To characterize the cell death pattern, DNA fragmentation was detected in situ using frozen liver tissue sections and the terminal deoxynucleotidyl transferase (TdT)-mediated dUTP nick-end labeling (TUNEL) assay, according to the manufacturer's instructions of the TUNEL cell death detection kit (Roche Diagnostics, Mannheim, Germany). The label solution only (without terminal transferase) instead of TUNEL reaction mixture was used as the negative control. The negative control images were referenced in determining the level of background subtraction. The nucleus was counter-stained by DAPI. The labeled sections were then observed with a Zeiss Axiovert 200 M epi-fluorescence microscope (Carl Zeiss MicroImaging GmbH, Germany). At least 300 cells were counted from three different representative fields in each liver, and data from four livers per group were analyzed. TUNEL index was expressed as a ratio of the number of positive nuclei and the total number of nuclei revealed by DAPI staining.

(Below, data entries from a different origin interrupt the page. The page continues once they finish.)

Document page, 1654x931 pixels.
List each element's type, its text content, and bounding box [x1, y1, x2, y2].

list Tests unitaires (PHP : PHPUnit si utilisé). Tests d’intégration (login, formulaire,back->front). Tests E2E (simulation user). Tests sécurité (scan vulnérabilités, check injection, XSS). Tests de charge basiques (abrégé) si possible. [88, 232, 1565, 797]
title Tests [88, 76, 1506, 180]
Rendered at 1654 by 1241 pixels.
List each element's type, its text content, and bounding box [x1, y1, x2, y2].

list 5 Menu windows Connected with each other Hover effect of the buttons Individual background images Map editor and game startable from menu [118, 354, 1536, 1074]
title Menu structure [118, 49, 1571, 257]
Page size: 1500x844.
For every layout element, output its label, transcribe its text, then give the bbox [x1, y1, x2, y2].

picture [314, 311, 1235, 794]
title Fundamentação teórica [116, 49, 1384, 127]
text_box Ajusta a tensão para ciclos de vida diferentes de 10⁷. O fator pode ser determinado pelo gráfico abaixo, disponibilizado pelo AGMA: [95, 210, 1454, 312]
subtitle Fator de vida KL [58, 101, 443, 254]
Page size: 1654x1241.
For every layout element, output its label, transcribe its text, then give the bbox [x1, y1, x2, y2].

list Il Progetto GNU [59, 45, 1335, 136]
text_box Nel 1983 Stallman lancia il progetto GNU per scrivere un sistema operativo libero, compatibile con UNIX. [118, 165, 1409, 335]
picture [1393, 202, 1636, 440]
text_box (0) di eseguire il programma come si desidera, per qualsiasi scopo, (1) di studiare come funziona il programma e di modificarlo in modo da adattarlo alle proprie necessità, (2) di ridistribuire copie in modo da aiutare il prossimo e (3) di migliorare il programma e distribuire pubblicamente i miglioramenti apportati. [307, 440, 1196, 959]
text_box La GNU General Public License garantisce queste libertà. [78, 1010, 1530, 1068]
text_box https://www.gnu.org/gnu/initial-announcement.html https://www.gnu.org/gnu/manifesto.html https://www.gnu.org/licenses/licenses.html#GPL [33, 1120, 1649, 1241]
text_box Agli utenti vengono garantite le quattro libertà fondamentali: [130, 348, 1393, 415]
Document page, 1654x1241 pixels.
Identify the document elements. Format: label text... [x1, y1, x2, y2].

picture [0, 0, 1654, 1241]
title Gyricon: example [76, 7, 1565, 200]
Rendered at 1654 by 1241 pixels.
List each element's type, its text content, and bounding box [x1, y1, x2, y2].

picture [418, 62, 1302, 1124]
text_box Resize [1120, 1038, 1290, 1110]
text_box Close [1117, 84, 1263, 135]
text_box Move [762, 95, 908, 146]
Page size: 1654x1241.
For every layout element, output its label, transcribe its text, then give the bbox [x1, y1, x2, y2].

Serum ALT and AST activities assays

Blood samples were collected by decollation and centrifuged to obtain the serum. The AST and ALT activities were assayed using ELISA reagent kits from STANBIO Laboratory (Boene, TX, USA).

RNA extraction and RT-PCR

Total RNA was extracted from liver tissue samples using Trizol (Invitrogen) according to the manufacturer's protocol. To measure the relative amount of selected gene transcripts, 1 μg isolated RNA from each sample were reverse transcribed with oligo(dT) primers using Superscript II reverse transcriptase (Invitrogen). One-tenth of the cDNA product was then amplified with gene-specific primers. In all, 20 to 40 cycles of PCR were conducted. PCR products were separated by 2% agarose ethidium bromide gel electrophoresis, imaged and digitized using GelDoc2000 (Bio-Rad) as described.18 The PCR primers were purchased from Integrated DNA Technologies, Inc. (Coralville, IA, USA) and their sequences are listed in Table 1. Analyses for liver GS and TGF-β1 mRNA levels were done using GAPDH as the quantitative control in which the PCRs for GAPDH and GS or TGF-β1 of the same sample were performed in separate reaction tubes. The assessments of the mRNA levels of all other genes, including each CSN subunit, members of the Cul family, and other representative liver genes (Apo, FBN and TTR) used quantitative duplex RT-PCR in which GAPDH was co-amplified in the same reaction as the gene of interest. In each case, the number of PCR cycles and other PCR conditions were optimized to suit the quantitative purpose using various amount of cDNA templates derived from the same CTL RNA sample.

Table 1 Primers used for RT-PCR
Full size table

Statistical methods

All quantitative data are presented as mean±S.D. Unpaired Student's t-test was used for statistical comparison between the CTL and HR-Csn8KO groups. A P-value <5% is considered statistically significant.